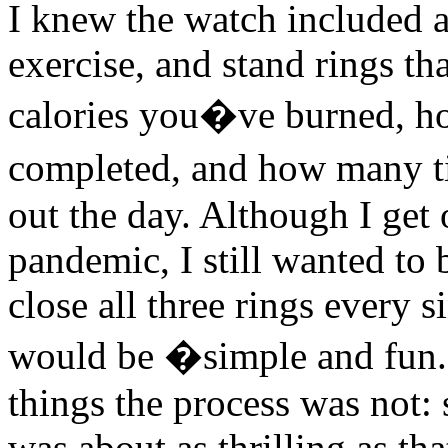
I knew the watch included a
exercise, and stand rings t
calories you�ve burned, h
completed, and how many 
out the day. Although I get 
pandemic, I still wanted to 
close all three rings every 
would be �simple and fun.?
things the process was not:
was about as thrilling as tha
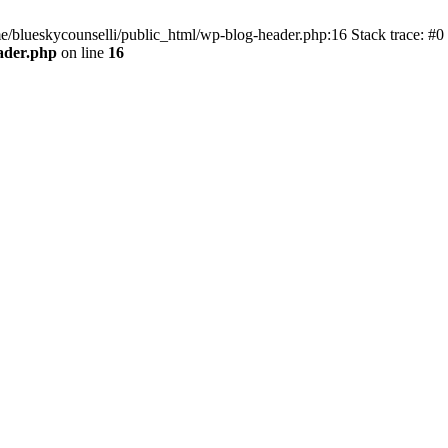
me/blueskycounselli/public_html/wp-blog-header.php:16 Stack trace: #0
ader.php
on line
16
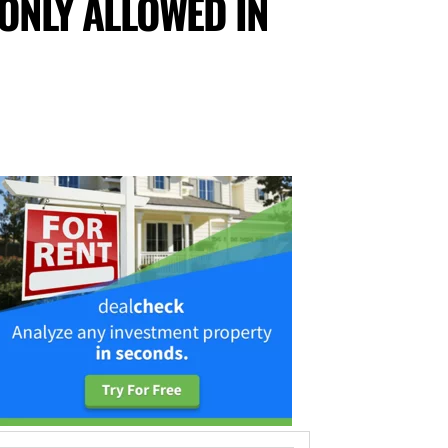
 ONLY ALLOWED IN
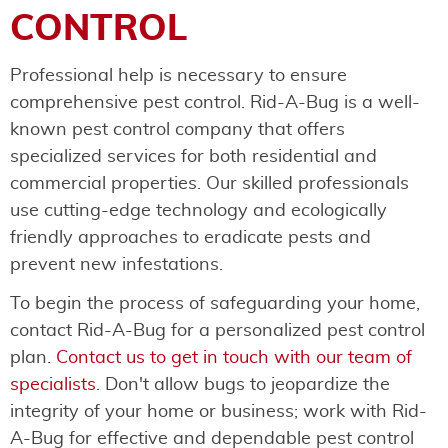
CONTROL
Professional help is necessary to ensure
comprehensive pest control. Rid-A-Bug is a well-
known pest control company that offers
specialized services for both residential and
commercial properties. Our skilled professionals
use cutting-edge technology and ecologically
friendly approaches to eradicate pests and
prevent new infestations.
To begin the process of safeguarding your home,
contact Rid-A-Bug for a personalized pest control
plan.
Contact us to get in touch with our team of
specialists.
Don't allow bugs to jeopardize the
integrity of your home or business; work with Rid-
A-Bug for effective and dependable pest control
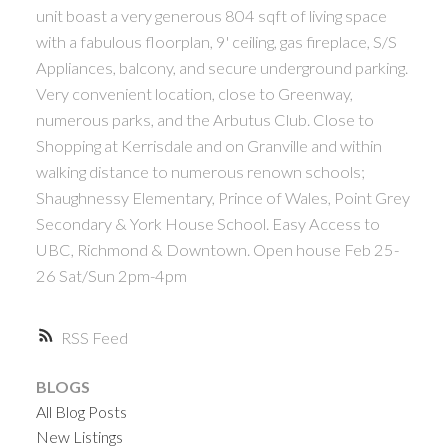
unit boast a very generous 804 sqft of living space
ACTIVE
SOLD
with a fabulous floorplan, 9' ceiling, gas fireplace, S/S
Appliances, balcony, and secure underground parking.
Very convenient location, close to Greenway,
numerous parks, and the Arbutus Club. Close to
Shopping at Kerrisdale and on Granville and within
walking distance to numerous renown schools;
Powered by
Translate
Shaughnessy Elementary, Prince of Wales, Point Grey
Secondary & York House School. Easy Access to
UBC, Richmond & Downtown. Open house Feb 25-
26 Sat/Sun 2pm-4pm
RSS
BLOGS
All Blog Posts
New Listings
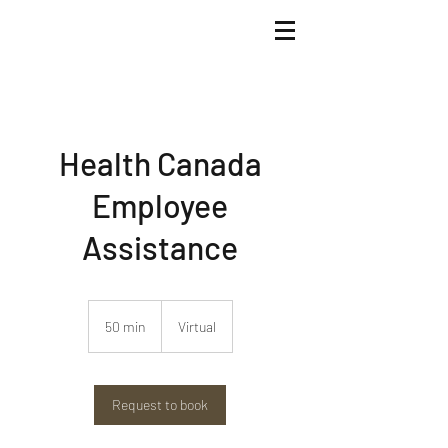
Health Canada
Employee
Assistance
50 min
5
Virtual
0
m
i
n
Request to book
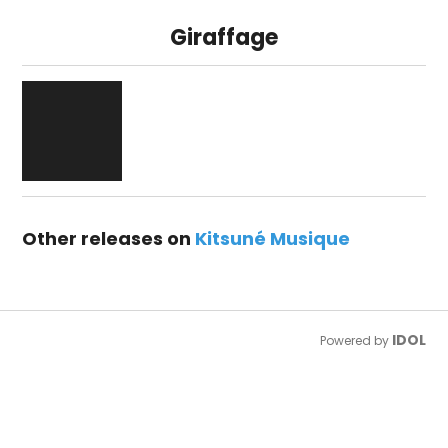
Giraffage
Other releases on
Kitsuné Musique
IDOL
Powered by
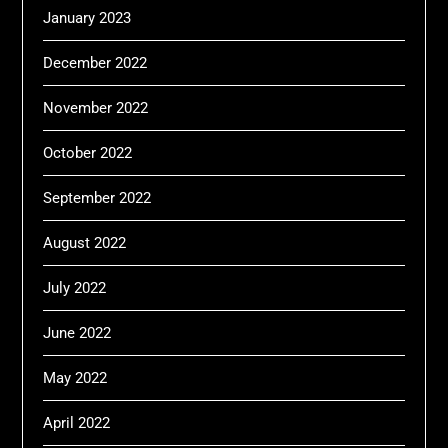
January 2023
December 2022
November 2022
October 2022
September 2022
August 2022
July 2022
June 2022
May 2022
April 2022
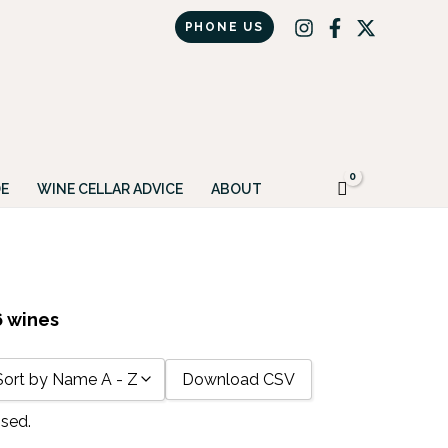
PHONE US
Got it!
E
WINE CELLAR ADVICE
ABOUT
6 wines
Download CSV
Sort by Name A - Z
ssed.
Sort by Name A - Z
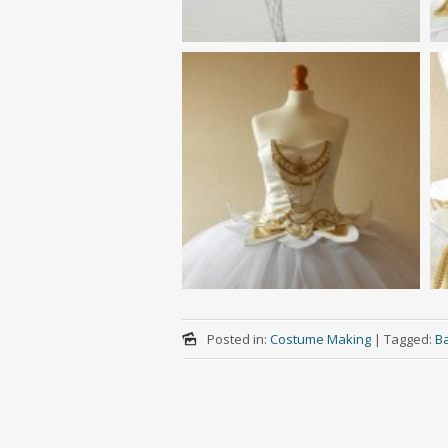
Posted in:
Costume Making
|
Tagged:
Ba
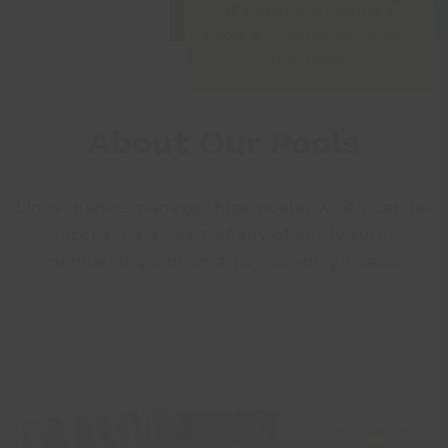
•
Sports & Leisure
•
Pools & Timetables
•
About
Our Pools
About Our Pools
Lincs Inspire manage three pools, which can be
accessed as part of any of our
leisure
memberships
or on a
pay as you go
basis.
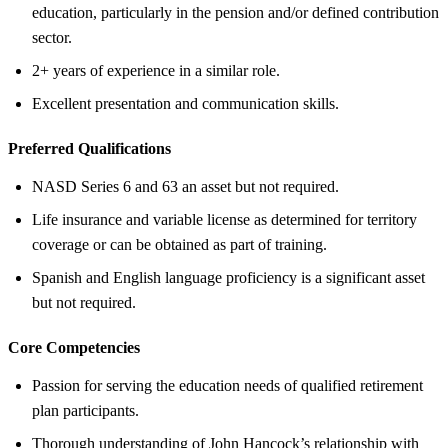
education, particularly in the pension and/or defined contribution
sector.
2+ years of experience in a similar role.
Excellent presentation and communication skills.
Preferred Qualifications
NASD Series 6 and 63 an asset but not required.
Life insurance and variable license as determined for territory
coverage or can be obtained as part of training.
Spanish and English language proficiency is a significant asset
but not required.
Core Competencies
Passion for serving the education needs of qualified retirement
plan participants.
Thorough understanding of John Hancock’s relationship with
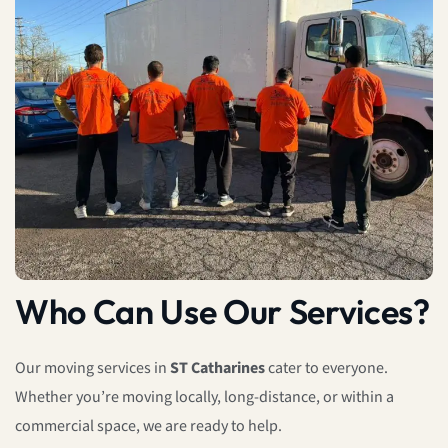
Who Can Use Our Services?
Our moving services in
ST Catharines
cater to everyone.
Whether you’re moving locally, long-distance, or within a
commercial space, we are ready to help.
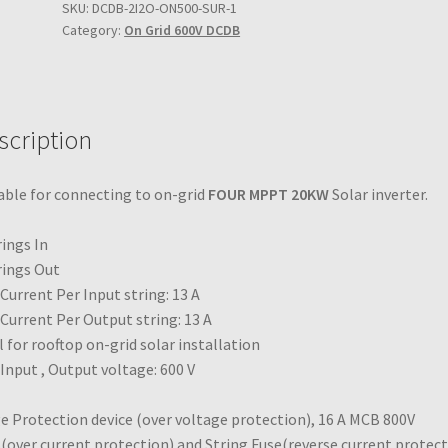
600V
SKU:
DCDB-2I2O-ON500-SUR-1
2023-09-20
Category:
On Grid 600V DCDB
4
in
4
iiii
out
DCDB
scription
quantity
able for connecting to on-grid
FOUR MPPT 20KW
Solar inverter.
rings In
rings Out
Current Per Input string: 13 A
Current Per Output string: 13 A
l for rooftop on-grid solar installation
Input , Output voltage: 600 V
e Protection device (over voltage protection), 16 A MCB 800V
over current protection) and String Fuse(reverse current protect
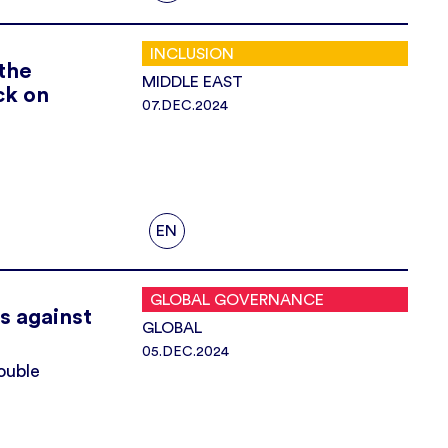
INCLUSION
the
MIDDLE EAST
ck on
07.DEC.2024
EN
GLOBAL GOVERNANCE
s against
GLOBAL
05.DEC.2024
ouble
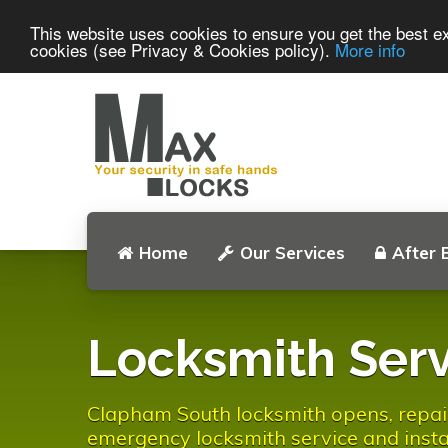
This website uses cookies to ensure you get the best ex
cookies (see Privacy & Cookies policy).
More info
Home
Our Services
After 
Locksmith Serv
Clapham South locksmith opens, repair 
emergency locksmith service and instal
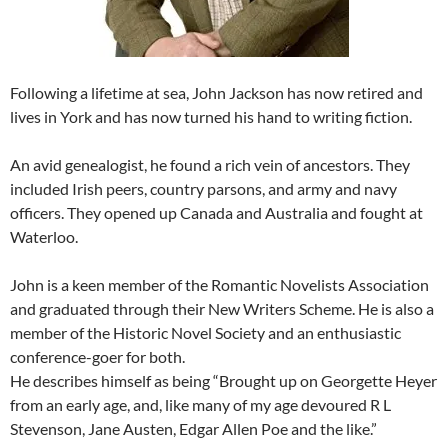
Following a lifetime at sea, John Jackson has now retired and
lives in York and has now turned his hand to writing fiction.
An avid genealogist, he found a rich vein of ancestors. They
included Irish peers, country parsons, and army and navy
officers. They opened up Canada and Australia and fought at
Waterloo.
John is a keen member of the Romantic Novelists Association
and graduated through their New Writers Scheme. He is also a
member of the Historic Novel Society and an enthusiastic
conference-goer for both.
He describes himself as being “Brought up on Georgette Heyer
from an early age, and, like many of my age devoured R L
Stevenson, Jane Austen, Edgar Allen Poe and the like.”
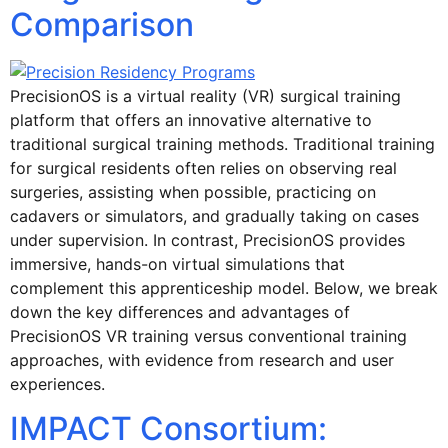
Comparison
PrecisionOS is a virtual reality (VR) surgical training
platform that offers an innovative alternative to
traditional surgical training methods. Traditional training
for surgical residents often relies on observing real
surgeries, assisting when possible, practicing on
cadavers or simulators, and gradually taking on cases
under supervision. In contrast, PrecisionOS provides
immersive, hands-on virtual simulations that
complement this apprenticeship model. Below, we break
down the key differences and advantages of
PrecisionOS VR training versus conventional training
approaches, with evidence from research and user
experiences.
IMPACT Consortium:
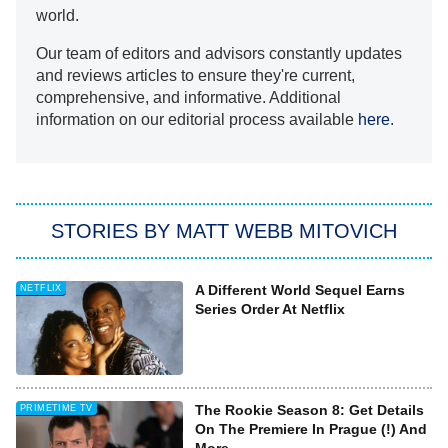
world.
Our team of editors and advisors constantly updates
and reviews articles to ensure they're current,
comprehensive, and informative. Additional
information on our editorial process available
here
.
STORIES BY MATT WEBB MITOVICH
A Different World Sequel Earns
NETFLIX
Series Order At Netflix
The Rookie Season 8: Get Details
PRIMETIME TV
On The Premiere In Prague (!) And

Goal of the exercise: Please print, word for word, the lines of the items in the stretch from the line containing "January 2023" through the line containing "commercial space, we are ready to help.", leaving the pictures out of your answer.

Answer area:
January 2023
December 2022
November 2022
October 2022
September 2022
August 2022
July 2022
June 2022
May 2022
April 2022
PHONE US
Got it!
E
WINE CELLAR ADVICE
ABOUT
6 wines
Download CSV
Sort by Name A - Z
ssed.
Sort by Name A - Z
Posted in:
Costume Making
|
Tagged:
Ba
•
Sports & Leisure
•
Pools & Timetables
•
About
Our Pools
About Our Pools
Lincs Inspire manage three pools, which can be
accessed as part of any of our
leisure
memberships
or on a
pay as you go
basis.
education, particularly in the pension and/or defined contribution
sector.
2+ years of experience in a similar role.
Excellent presentation and communication skills.
Preferred Qualifications
NASD Series 6 and 63 an asset but not required.
Life insurance and variable license as determined for territory
coverage or can be obtained as part of training.
Spanish and English language proficiency is a significant asset
but not required.
Core Competencies
Passion for serving the education needs of qualified retirement
plan participants.
Thorough understanding of John Hancock’s relationship with
Who Can Use Our Services?
Our moving services in
ST Catharines
cater to everyone.
Whether you’re moving locally, long-distance, or within a
commercial space, we are ready to help.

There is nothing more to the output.